For the troops, it means handing out tarps, poles and ground coverings to get people ready for the rainy season, and helping with a U.N. effort to build latrines.

These efforts are "absolutely critical for the next stages," Lewis Lucke, the U.S. coordinator for relief and reconstruction, said to reporters at a recent news conference.

Lucke said American forces have scaled down, to 7,000 soldiers on the ground and another 6,000 troops on ships just offshore.

Lt. Col. Ken Keen, commander of U.S. forces in Haiti, said there are no plans to leave soon.

"At the present time, there's still great need across the board, and we still remain decisively engaged, providing critical assistance to the government of Haiti," Keen said at a news conference.

American military involvement in Haiti in decades past has not been free of controversy. U.S. Marines occupied Haiti for 19 years until 1934. And American forces intervened in 1994 to reinstall President Jean-Bertrand Aristide after his ouster.

Larry Birns, an analyst who follows Haiti closely and is director of the Council on Hemispheric Affairs, says the Obama administration needs to be mindful of that history.

"There's a lot of angst on the part of Haitian intellectuals over this. They hate the idea of having the United States periodically come in. It's patronizing to Haitian history," Birns said, and it's a "condescending attitude that after all, Haiti, unlike other countries, you can expect much less from."

Among those intellectuals is Jean Philippe Mirvil, who was rescued by American troops — pulled from the rubble after he was trapped for six days.

Haitians welcome the American help, but once their work is done, Mirvil says, they will have to leave, and Haitians will have to run their own country.

The U.S. Army has established a command center on the grounds of a university, on the edge of Port-au-Prince. There, soldiers monitor live video of food distribution sites across the capital.

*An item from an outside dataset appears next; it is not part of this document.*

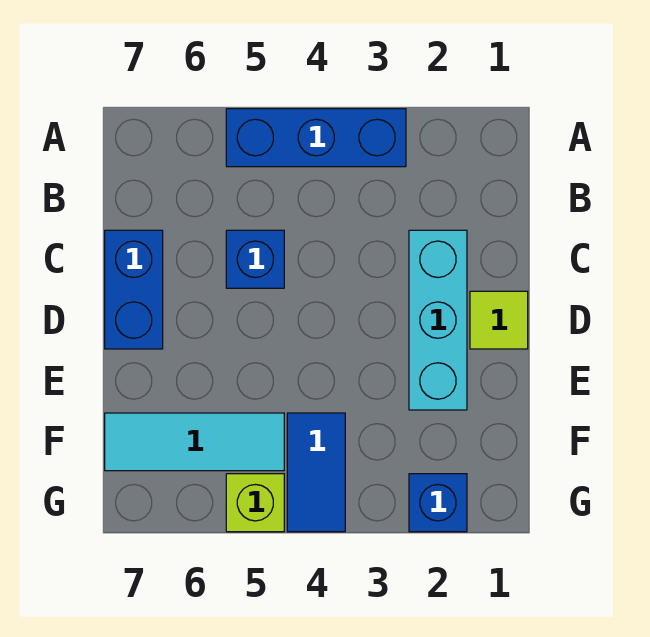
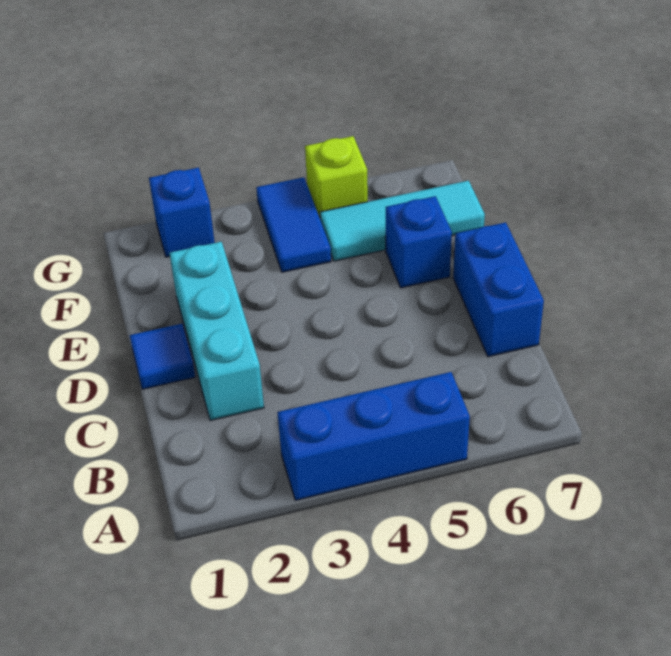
blue brick C5 level 1 -> blue brick E6 level 1
lime tile D1 level 1 -> blue tile D1 level 1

Col. Chris Gibson says the video is shot from unmanned Predator aircraft, permitting the U.S. to respond quickly if security is needed. A huge air-conditioned tent — one of many dotting a field — houses the elaborate setup.

But Gibson says it can all be dismantled in an instant, if Washington deems the mission complete.

"We're all consistent with the theme that we're here to help the Haitian people in their moment of dire need," Gibson said. "And when that time passes, we have no intention of staying in Haiti."